> [Task prompt]: Print every line of text in the data below word for word, leaving out the pictures.

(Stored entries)

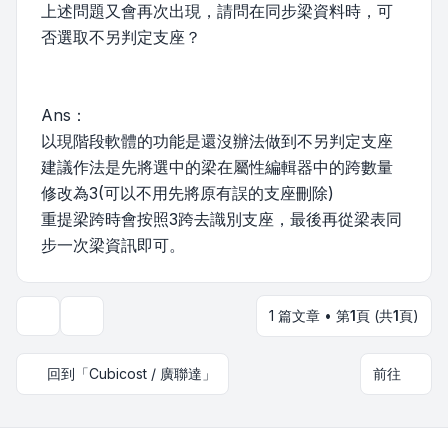
上述問題又會再次出現，請問在同步梁資料時，可
否選取不另判定支座？
Ans：
以現階段軟體的功能是還沒辦法做到不另判定支座
建議作法是先將選中的梁在屬性編輯器中的跨數量
修改為3(可以不用先將原有誤的支座刪除)
重提梁跨時會按照3跨去識別支座，最後再從梁表同
步一次梁資訊即可。
1 篇文章 • 第
1
頁 (共
1
頁)
主題工具
回到「Cubicost / 廣聯達」
前往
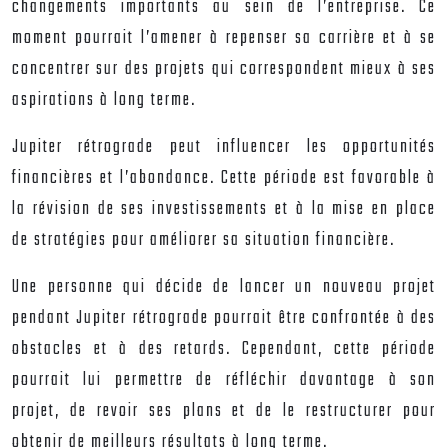
changements importants au sein de l’entreprise. Ce
moment pourrait l’amener à repenser sa carrière et à se
concentrer sur des projets qui correspondent mieux à ses
aspirations à long terme.
Jupiter rétrograde peut influencer les opportunités
financières et l’abondance. Cette période est favorable à
la révision de ses investissements et à la mise en place
de stratégies pour améliorer sa situation financière.
Une personne qui décide de lancer un nouveau projet
pendant Jupiter rétrograde pourrait être confrontée à des
obstacles et à des retards. Cependant, cette période
pourrait lui permettre de réfléchir davantage à son
projet, de revoir ses plans et de le restructurer pour
obtenir de meilleurs résultats à long terme.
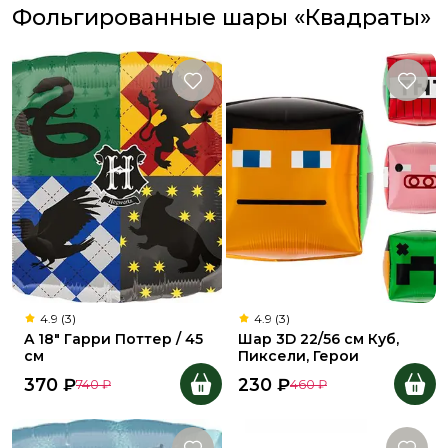
Фольгированные шары «Квадраты»
4.9 (3)
4.9 (3)
A 18" Гарри Поттер / 45
Шар 3D 22/56 см Куб,
см
Пиксели, Герои
370
₽
230
₽
740
₽
460
₽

> [Response to the task]:
上述問題又會再次出現，請問在同步梁資料時，可
否選取不另判定支座？
Ans：
以現階段軟體的功能是還沒辦法做到不另判定支座
建議作法是先將選中的梁在屬性編輯器中的跨數量
修改為3(可以不用先將原有誤的支座刪除)
重提梁跨時會按照3跨去識別支座，最後再從梁表同
步一次梁資訊即可。
1 篇文章 • 第
1
頁 (共
1
頁)
主題工具
回到「Cubicost / 廣聯達」
前往
changements importants au sein de l’entreprise. Ce
moment pourrait l’amener à repenser sa carrière et à se
concentrer sur des projets qui correspondent mieux à ses
aspirations à long terme.
Jupiter rétrograde peut influencer les opportunités
financières et l’abondance. Cette période est favorable à
la révision de ses investissements et à la mise en place
de stratégies pour améliorer sa situation financière.
Une personne qui décide de lancer un nouveau projet
pendant Jupiter rétrograde pourrait être confrontée à des
obstacles et à des retards. Cependant, cette période
pourrait lui permettre de réfléchir davantage à son
projet, de revoir ses plans et de le restructurer pour
obtenir de meilleurs résultats à long terme.
Фольгированные шары «Квадраты»
4.9 (3)
4.9 (3)
A 18" Гарри Поттер / 45
Шар 3D 22/56 см Куб,
см
Пиксели, Герои
370
₽
230
₽
740
₽
460
₽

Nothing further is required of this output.